Will Students Get it “Wright” If Asked Who Invented Flight?

An Anniversary That Could Have Be Forgotten…

100 years ago two brothers from Dayton, Ohio, challenged conventional wisdom and reached for the sky. They put their skills as bicycle mechanics to use attempting to fly.

They changed the way we look at our world and remind us that acting on a dream can open a galaxy of opportunity. Thanks to them, what was 100 years ago an incredulous thought — man flying — is now commonplace and almost taken so for granted.

Their first flight put Kitty Hawk on the outer banks of North Carolina on the map…and it put man in the air. Most of us appreciate that inventing flight is noteworthy.

Who among us did not learn about the Wright brothers in our textbooks?

However, the important flight and the pioneer inventors could slip into oblivion if some textbooks submitted for consideration in Texas had been approved without citizen input and changes.

Thanks to CSE member Bill Ames from Dallas, our school children will have that important bit of history in their textbooks.

The State Board of Education (SBOE) is responsible for approving textbooks which then are submitted to school districts for their selection. The Permanent School Fund (PSF) provides the funding for the textbooks.

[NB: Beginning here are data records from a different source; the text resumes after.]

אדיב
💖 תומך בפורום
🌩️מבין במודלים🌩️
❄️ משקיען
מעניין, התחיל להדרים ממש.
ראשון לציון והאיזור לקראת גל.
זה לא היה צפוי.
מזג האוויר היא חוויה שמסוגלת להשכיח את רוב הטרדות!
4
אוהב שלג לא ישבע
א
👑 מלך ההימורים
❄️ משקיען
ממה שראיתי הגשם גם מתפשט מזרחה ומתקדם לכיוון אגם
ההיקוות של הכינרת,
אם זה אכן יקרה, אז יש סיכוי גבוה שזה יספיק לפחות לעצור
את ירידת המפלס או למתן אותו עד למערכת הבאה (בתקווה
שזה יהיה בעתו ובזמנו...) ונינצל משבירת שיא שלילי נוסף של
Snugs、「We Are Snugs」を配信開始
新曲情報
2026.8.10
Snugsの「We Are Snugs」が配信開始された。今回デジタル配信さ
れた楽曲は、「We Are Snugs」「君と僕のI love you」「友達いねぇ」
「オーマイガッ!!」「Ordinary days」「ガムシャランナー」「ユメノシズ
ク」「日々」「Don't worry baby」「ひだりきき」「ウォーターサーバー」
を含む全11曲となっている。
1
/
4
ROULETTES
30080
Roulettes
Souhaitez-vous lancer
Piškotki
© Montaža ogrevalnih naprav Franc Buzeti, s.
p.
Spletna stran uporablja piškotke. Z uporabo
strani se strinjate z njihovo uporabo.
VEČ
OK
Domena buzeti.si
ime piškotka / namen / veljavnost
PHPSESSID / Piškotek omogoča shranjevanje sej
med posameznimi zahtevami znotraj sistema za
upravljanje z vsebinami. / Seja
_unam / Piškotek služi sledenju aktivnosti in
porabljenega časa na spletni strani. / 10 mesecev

One would think the SBOE would have been applauded for their open process of textbook review and adoption. However, the SBOE braved the criticism of the liberal newspaper editorial boards, the ACLU and education unions who opposed citizen participation in the textbook review process. And the citizens of Texas will benefit for the SBOE’s leadership in providing parents and taxpayers with a voice in the process.

Most citizens would agree that Texas school children need to know that two brothers who repaired bicycles for a living had a vision of flight. Not only is it an important window into our history but their feat serves to inspire students and serve as an example of how ingenuity and perseverance can result in dreams coming true.

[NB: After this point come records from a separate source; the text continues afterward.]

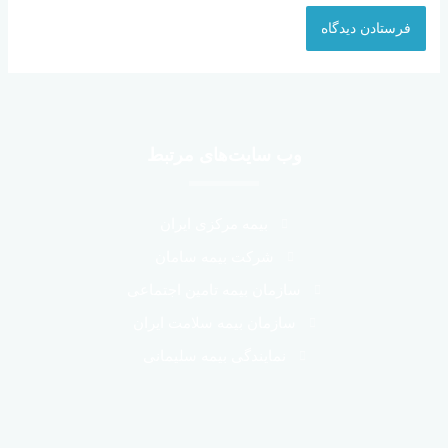
وب سایت‌های مرتبط
بیمه مرکزی ایران
شرکت بیمه سامان
سازمان بیمه تامین اجتماعی
سازمان بیمه سلامت ایران
نمایندگی بیمه سلیمانی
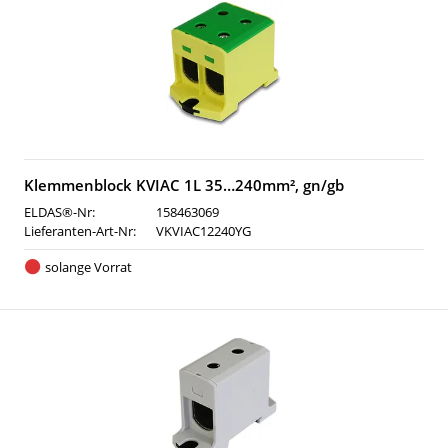
Klemmenblock KVIAC 1L 35…240mm², gn/gb
ELDAS®-Nr:
158463069
Lieferanten-Art-Nr:
VKVIAC12240YG
solange Vorrat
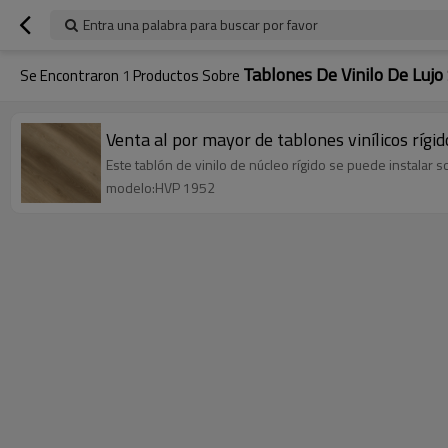
Entra una palabra para buscar por favor
Tablones De Vinilo De Lujo
Se Encontraron
1
Productos Sobre
Venta al por mayor de tablones vinílicos ríg
Este tablón de vinilo de núcleo rígido se puede instalar 
modelo:HVP 1952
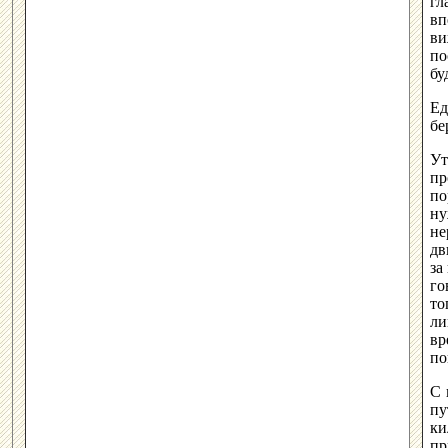
гл
вп
ви
по
бу
Ед
бе
Ут
пр
по
ну
не
дв
за
го
то
ли
вр
по
С 
пу
ки
пр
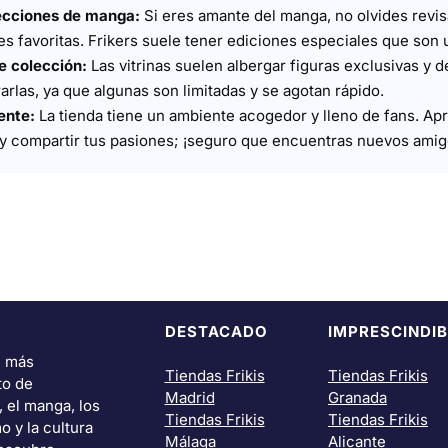
ecciones de manga:
Si eres amante del manga, no olvides revisa
es favoritas. Frikers suele tener ediciones especiales que son
de colección:
Las vitrinas suelen albergar figuras exclusivas y 
arlas, ya que algunas son limitadas y se agotan rápido.
ente:
La tienda tiene un ambiente acogedor y lleno de fans. Ap
s y compartir tus pasiones; ¡seguro que encuentras nuevos amig
DESTACADO
IMPRESCINDIB
i más
Tiendas Frikis
Tiendas Frikis
to de
Madrid
Granada
, el manga, los
Tiendas Frikis
Tiendas Frikis
o y la cultura
Málaga
Alicante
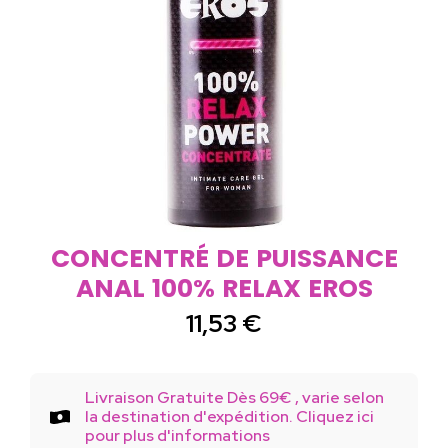
CONCENTRÉ DE PUISSANCE
ANAL 100% RELAX EROS
11,53
€
Livraison Gratuite Dès 69€ , varie selon
la destination d'expédition. Cliquez ici
pour plus d'informations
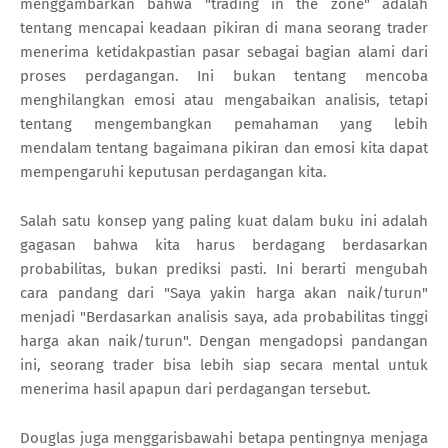
menggambarkan bahwa "trading in the zone" adalah
tentang mencapai keadaan pikiran di mana seorang trader
menerima ketidakpastian pasar sebagai bagian alami dari
proses perdagangan. Ini bukan tentang mencoba
menghilangkan emosi atau mengabaikan analisis, tetapi
tentang mengembangkan pemahaman yang lebih
mendalam tentang bagaimana pikiran dan emosi kita dapat
mempengaruhi keputusan perdagangan kita.
Salah satu konsep yang paling kuat dalam buku ini adalah
gagasan bahwa kita harus berdagang berdasarkan
probabilitas, bukan prediksi pasti. Ini berarti mengubah
cara pandang dari "Saya yakin harga akan naik/turun"
menjadi "Berdasarkan analisis saya, ada probabilitas tinggi
harga akan naik/turun". Dengan mengadopsi pandangan
ini, seorang trader bisa lebih siap secara mental untuk
menerima hasil apapun dari perdagangan tersebut.
Douglas juga menggarisbawahi betapa pentingnya menjaga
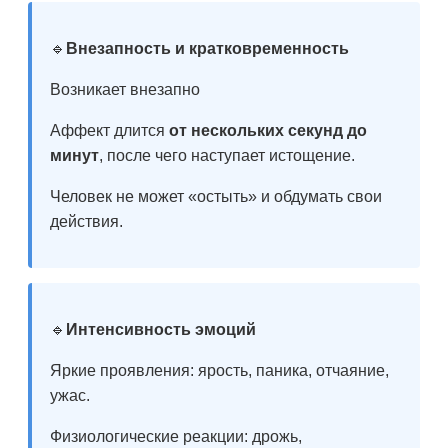
🔹
Внезапность и к
ратковременность
Возникает внезапно
Аффект длится
от нескольких секунд до
минут
, после чего наступает истощение.
Человек не может «остыть» и обдумать свои
действия.
🔹
Интенсивность эмоций
Яркие проявления: ярость, паника, отчаяние,
ужас.
Физиологические реакции: дрожь,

Today, Wilbur and Orville Wright are household names. But what if they were omitted from textbooks? What if future school children did not have the opportunity to daydream of two brothers who challenged the law of gravity and had the courage to pursue their dream to fly?

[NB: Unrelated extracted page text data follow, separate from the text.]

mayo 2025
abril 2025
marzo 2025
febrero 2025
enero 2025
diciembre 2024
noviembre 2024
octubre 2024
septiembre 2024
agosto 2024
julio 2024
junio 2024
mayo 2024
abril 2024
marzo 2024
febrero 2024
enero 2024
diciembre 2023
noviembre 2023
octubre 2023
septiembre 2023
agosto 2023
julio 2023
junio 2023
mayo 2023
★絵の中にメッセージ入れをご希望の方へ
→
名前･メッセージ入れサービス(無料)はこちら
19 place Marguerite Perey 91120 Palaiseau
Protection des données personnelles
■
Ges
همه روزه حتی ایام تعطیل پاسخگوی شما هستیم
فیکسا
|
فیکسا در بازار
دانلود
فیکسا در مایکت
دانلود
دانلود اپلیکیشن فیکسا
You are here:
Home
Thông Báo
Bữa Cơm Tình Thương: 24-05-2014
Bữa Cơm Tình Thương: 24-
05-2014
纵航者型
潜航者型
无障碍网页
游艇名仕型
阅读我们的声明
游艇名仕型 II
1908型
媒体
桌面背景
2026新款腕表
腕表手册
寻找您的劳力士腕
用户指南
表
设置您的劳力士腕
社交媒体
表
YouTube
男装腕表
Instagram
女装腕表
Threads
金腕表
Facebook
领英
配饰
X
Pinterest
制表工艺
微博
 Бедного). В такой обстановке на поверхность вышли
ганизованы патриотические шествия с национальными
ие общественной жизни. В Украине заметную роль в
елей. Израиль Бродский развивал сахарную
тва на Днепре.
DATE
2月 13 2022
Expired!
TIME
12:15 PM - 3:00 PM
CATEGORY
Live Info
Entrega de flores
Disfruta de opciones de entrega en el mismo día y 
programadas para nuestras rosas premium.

It would be a great loss to have omitted the Wright Brothers from the history textbooks. And thanks to one committed citizen who spent hours pouring over textbooks, the Wright Brothers’ first flight will be in the new textbooks and their dream can inspire future inventors.

Much has been written about textbook reviews and charges were made by some groups that “conservatives want to censure textbooks.” CSE and other groups’ efforts were recognized in a front-page story last year in the New York Times. I was on the Phil Donohue Show on MSNBC to defend citizens’ rights to review textbooks. Citizens should demand that errors, omissions and bias be corrected. Teacher unions and big-government advocates tried to call this censorship. We call it good citizenship.

CSE’s role in this endeavor began making sure that science the environmental issues were accurately portrayed in textbooks. Then we worked on assuring that students were taught free enterprise, patriotism and democracy as required by state law. These are tomorrow’s leaders in the classrooms today, and they need the background to make educated decisions on public policy issues.

Middle and high school students in Texas will have new history and social studies textbooks in their classrooms when they return to school this fall. Had these textbooks been purchased without citizen review, the Wright brothers would have been omitted from at least one prominent publishers’ book. And that would have been wrong to have omitted the Wrights.